Yesssh! No. 1 — with a silver bullet — that’s Freddie (”Fangs”) Hassan, the serial CEO/bust-up Vampire King. [AHP, Pharmacia, Schering-Plough. . . And coming soon to an unemployment line near you! -- Bausch + Lomb. . . .]
Namaste!
Elmore
These CEOs are like the barons who used to tax peasants on their land till they starved.
pharmavet
Condor, unless my calculator is wrong, only 2600 people would have to lose their jobs to pay for Fred’s $225,000,000 golden parachute, at an average pharma salary of $85,000/year.
Surface Analysis
Pharmavet,
Your number seems high to me. A quick internet search netted $58,000 - $64,000/year for the pharma salary median. Also, yes CEO’s are rewarded for impacting the bottom line; positively or negatively. It is very rare to see a CEO ousted even after decades of steadily declining sales and returns. Instead the bottom line is fortified with transfer costs and layoffs which present an ever diminishing return. 6 sigma tries to reduce waste but launches nothing new and is now an excuse to ignore the cost of quality at many companies. I still believe it will sort itself out because pharma and device have signed the 1970’s Detroit fools bargin of short term gains over long time survival and if “buyer beware” is the only response, then so moot it be. It will unfortunately be hard on those of us hard working folks presently working for these short sighted companies.
Salient point
Condor-
I didn’t state my case very well. There are certainly conclusions to be drawn, like yours, about the general merits of executive compensation in these times. I was just referring to the “CEO salary:layoff ratio” for S-P & J&J vs other pharma companies. I don’t know if comparing these 2 companies with Pfizer, Novartis, GSK, etc, makes sense because their particular situations were unusual.
Condor
I hear you Salient Point — I catch your drift.
Now, pharmavet, and Surface Analysis: I was apparently opaque.
“Fangs” Freddie Hassan fired over 26,000 people — in just his final three years — at legacy Schering-Plough (he was there ALMOST six years — to earn over $300 million!). . . .
And thus — even after all that blood-letting — he was unable to keep old S-P an independent player (as he repeatedly promised rank-and-file he would, via “painful, but needed” pruning). [Most recently, his layoffs were called a "Productivity Improvement Plan", or PIP, for short.]

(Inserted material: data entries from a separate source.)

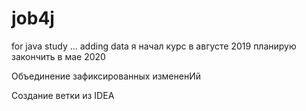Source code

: # job4j
for java study
... adding data
я начал курс в августе 2019
планирую закончить в мае 2020

Объединение зафиксированных измененИй

Создание ветки из IDEA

In the end (as he’d done twice before), he simply took the gold, busted-up the business, and broke-up the segments, and handed the company, lock, stock and barrel — to Merck. Then, he waddled off into the sunset (until Warburg Pincus dropped him in at Bausch & Lomb, last winter).

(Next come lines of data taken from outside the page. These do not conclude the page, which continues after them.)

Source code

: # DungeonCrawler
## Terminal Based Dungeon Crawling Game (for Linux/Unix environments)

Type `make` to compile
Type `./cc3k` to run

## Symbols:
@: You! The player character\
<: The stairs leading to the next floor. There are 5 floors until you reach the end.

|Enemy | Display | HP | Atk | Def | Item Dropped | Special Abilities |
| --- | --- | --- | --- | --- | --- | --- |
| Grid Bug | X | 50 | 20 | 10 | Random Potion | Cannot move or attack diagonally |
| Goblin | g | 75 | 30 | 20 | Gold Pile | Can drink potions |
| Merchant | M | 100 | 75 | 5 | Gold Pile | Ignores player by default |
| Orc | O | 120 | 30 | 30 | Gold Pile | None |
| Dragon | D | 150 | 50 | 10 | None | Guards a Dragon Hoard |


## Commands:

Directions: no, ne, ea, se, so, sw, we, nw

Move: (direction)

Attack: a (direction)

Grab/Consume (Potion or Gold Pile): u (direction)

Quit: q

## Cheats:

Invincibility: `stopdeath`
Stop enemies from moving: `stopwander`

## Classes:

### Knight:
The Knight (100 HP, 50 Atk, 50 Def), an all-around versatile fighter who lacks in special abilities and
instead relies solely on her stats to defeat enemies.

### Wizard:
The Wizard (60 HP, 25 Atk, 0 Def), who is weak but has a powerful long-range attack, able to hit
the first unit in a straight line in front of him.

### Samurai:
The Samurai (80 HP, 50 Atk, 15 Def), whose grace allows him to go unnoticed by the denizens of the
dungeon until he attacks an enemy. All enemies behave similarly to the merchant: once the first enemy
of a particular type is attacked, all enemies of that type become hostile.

So, I guess the irony of his bloodletting — and Sheckel (שקל)-grabbing — was lost on you both.
I’ll try to be clearer next time — when he loots B + L — in about two more years.
Namaste
pharmavet
Weep not for the pharma worker. Based on the most recent Forbes 500 ranking of CEO compensation, the median pharma CEO compensation is $9.5 million. Using Surface Analysis’ estimate of $58K/employee, this ratio is only 164/1, which compares quite favorably with the 300/1 ratio of other US industries. Also, only 15 pharma CEO’S made the list, a paltry 3%, hardly an overrepresentation.
http://www.forbes.com/lists/2008/12/lead_bestbosses08_CEO-Compensation_Rank_20.html
Condor
IF they are working, at all. With guys like Hassan around, it is increasingly difficult for the ordinary pharma worker to stay employed.
That’s my thesis, vet.
I’ll admit that (to my eye) your defense of pharma CEOs here, by suggesting that the rank-and-file are fully-compensated seems. . . like rearranging all those hundreds and hundreds of deck chairs — just so! — as Titanic sails toward the setting sun late on 14 April 1912, out of Ireland.
Namaste
pharmavet
Condor, in deference to the Irish, who have their own titanic problems at the moment, The RMS Titanic departed from Southampton, England on April 10, 1912.
Your shipping analogy is good, however. The late shipping magnate and New York Yankee owner George M Steinbrenner was described by a baseball commissioner as “The Titanic in search of an iceberg”. I would apply that same characterization to most of today’s Pharma CEO’S who are still wedded to the blockbuster concept.